WHEN we think of John Milton the majority of us think first of his epic poem, Paradise Lost. We don’t immediately think of his blindness, his politics or his theology, though all of these informed his poetry.
John Milton was born in 1608 and died aged 65. He was a civil servant for the Commonwealth (republic) of England under Cromwell.
He was fluent in 10 languages. He was married three times. In his lifetime he had an international reputation. Yet above all, it is his poetry that sets him apart.
He dared to be different in how he wrote. He abandoned rhyme and used language uniquely. He changed the natural order of words and he reintroduced vocabulary that had become obsolete.
Such liberties and stylistic innovations are known to this day as ‘Miltonic effects’, and continue to impress and influence writers and readers alike.
Milton’s descriptions are grand, and at times, terrible!
His depiction of Death’s response to Satan’s plan of tempting the human race into sin and therefore to death reads: …;’’and Death grinned horrible a ghastly smile to hear his famine should be filled.” We cannot fail to get the message nor picture Death’s anticipated feast!
Already in this New Year we have learned of death and we have learned of the fear of death. A shopper stabbed in the midst of the January sales; an unidentified body of a young woman found on the Sandringham Estate; four shot dead by a man licensed to hold as many as six firearms in his home; the bicycle of a missing father found on the beautiful shores of Carnlough; traffic on a major road being directed wrongly… how easily death snaps shut its jaw!
As a preacher I fully understand the importance of sounding the alarm regarding sin and death, but I am glad that the message of the Gospel does not stop at that. The wages of sin is death, but the gift of God is life eternal. A life controlled by the fear of death may be set free. Death’s sting may be removed. That’s right – the finality of death may be erased. Death’s victory is only enduring if it can swallow its prey. But what if the mighty jaw of death is prised open? What if there is an escape?
On the third day Christ arose! Christ overcame death. That was the whole purpose of His crucifixion.
The famine Milton referred to will never be fed. Death will always go hungry.
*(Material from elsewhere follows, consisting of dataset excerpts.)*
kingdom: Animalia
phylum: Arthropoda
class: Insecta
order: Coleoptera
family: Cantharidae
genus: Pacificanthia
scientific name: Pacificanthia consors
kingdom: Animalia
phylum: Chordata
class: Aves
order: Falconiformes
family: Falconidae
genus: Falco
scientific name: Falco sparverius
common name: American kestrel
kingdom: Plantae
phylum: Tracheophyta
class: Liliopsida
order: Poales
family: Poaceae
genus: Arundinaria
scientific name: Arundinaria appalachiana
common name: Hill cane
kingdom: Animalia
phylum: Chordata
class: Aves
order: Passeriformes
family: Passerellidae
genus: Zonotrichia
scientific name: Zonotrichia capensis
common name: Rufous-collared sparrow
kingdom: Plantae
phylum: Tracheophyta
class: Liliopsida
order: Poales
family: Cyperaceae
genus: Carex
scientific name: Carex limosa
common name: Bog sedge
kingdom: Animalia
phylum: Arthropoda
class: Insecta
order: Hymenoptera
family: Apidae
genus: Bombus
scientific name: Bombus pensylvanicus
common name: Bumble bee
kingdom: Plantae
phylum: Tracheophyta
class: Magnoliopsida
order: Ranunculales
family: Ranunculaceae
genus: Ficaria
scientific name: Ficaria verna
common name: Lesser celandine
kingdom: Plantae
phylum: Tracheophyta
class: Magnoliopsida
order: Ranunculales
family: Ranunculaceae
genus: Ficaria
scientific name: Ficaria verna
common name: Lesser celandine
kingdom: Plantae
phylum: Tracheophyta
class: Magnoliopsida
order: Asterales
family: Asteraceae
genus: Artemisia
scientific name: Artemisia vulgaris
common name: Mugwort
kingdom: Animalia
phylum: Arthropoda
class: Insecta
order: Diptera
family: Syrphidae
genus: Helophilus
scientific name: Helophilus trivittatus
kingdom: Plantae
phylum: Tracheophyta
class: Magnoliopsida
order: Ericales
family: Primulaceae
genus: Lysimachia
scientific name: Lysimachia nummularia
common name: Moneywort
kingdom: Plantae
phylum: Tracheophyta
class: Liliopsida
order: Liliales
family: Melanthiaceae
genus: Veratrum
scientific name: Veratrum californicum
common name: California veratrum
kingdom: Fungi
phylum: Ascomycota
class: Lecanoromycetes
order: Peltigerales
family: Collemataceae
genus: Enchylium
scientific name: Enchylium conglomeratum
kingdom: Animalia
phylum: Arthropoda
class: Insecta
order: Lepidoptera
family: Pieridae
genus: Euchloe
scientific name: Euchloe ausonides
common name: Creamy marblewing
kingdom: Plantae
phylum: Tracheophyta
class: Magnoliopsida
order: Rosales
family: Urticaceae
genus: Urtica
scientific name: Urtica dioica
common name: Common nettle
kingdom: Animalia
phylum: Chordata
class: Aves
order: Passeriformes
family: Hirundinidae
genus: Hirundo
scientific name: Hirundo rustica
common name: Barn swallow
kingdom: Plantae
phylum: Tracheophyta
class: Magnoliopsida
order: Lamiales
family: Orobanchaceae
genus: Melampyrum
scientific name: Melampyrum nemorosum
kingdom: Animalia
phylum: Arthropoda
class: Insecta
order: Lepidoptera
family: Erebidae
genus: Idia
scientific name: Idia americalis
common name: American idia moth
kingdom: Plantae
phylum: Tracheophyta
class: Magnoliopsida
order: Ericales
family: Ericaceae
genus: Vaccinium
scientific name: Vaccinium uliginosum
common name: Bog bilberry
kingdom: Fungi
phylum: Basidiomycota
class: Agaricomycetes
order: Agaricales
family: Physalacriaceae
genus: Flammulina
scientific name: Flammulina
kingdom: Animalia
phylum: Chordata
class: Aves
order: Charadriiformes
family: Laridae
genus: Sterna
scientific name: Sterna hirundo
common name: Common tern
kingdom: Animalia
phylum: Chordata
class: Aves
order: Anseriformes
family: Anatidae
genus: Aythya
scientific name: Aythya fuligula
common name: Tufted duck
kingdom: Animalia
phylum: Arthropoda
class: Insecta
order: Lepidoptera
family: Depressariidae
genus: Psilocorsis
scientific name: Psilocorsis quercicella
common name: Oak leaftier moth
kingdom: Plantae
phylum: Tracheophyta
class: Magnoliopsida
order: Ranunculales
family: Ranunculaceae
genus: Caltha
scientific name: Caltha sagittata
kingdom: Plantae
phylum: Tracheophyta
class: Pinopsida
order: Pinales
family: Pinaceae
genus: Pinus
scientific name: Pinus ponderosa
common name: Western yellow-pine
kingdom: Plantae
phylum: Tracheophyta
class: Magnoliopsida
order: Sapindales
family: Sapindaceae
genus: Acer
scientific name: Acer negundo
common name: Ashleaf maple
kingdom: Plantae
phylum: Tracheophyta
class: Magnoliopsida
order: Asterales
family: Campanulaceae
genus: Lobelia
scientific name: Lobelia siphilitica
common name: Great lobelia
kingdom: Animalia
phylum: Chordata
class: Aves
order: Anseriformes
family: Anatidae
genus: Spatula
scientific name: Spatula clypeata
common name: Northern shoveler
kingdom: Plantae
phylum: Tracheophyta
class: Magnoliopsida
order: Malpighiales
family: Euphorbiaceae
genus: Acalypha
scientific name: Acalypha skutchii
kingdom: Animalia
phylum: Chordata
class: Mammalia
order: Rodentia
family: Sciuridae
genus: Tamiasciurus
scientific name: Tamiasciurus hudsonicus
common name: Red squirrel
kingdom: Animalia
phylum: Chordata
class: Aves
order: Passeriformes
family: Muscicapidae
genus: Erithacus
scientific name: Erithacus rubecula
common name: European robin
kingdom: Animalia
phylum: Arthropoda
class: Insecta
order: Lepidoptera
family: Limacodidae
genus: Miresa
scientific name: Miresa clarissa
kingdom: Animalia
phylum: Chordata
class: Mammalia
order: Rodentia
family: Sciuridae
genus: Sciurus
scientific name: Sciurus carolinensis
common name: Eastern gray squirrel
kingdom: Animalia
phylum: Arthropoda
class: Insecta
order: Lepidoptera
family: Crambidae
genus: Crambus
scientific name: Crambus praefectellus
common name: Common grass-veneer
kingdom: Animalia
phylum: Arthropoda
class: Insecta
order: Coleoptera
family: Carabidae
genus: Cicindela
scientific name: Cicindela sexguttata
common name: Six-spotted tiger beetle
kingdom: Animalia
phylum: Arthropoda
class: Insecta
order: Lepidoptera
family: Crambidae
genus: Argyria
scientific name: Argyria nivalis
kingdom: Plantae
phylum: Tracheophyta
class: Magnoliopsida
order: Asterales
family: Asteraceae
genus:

Milton’s Paradise Lost opens with these words:
“Of Man’s first disobedience, and the fruit, Of that forbidden Tree, whose mortal taste
Brought death into the world, and all our woe, With loss of Eden, till one greater Man Restore us, and regain the blissful seat…”
It tells us of the introduction of death and it tells us of the restoration of life.
It repeats an even older record of the same facts:
“And deliver them who through fear of death were all their lifetime subject to bondage.” (Hebrews 2:15)
Now that’s real poetry and the real gospel!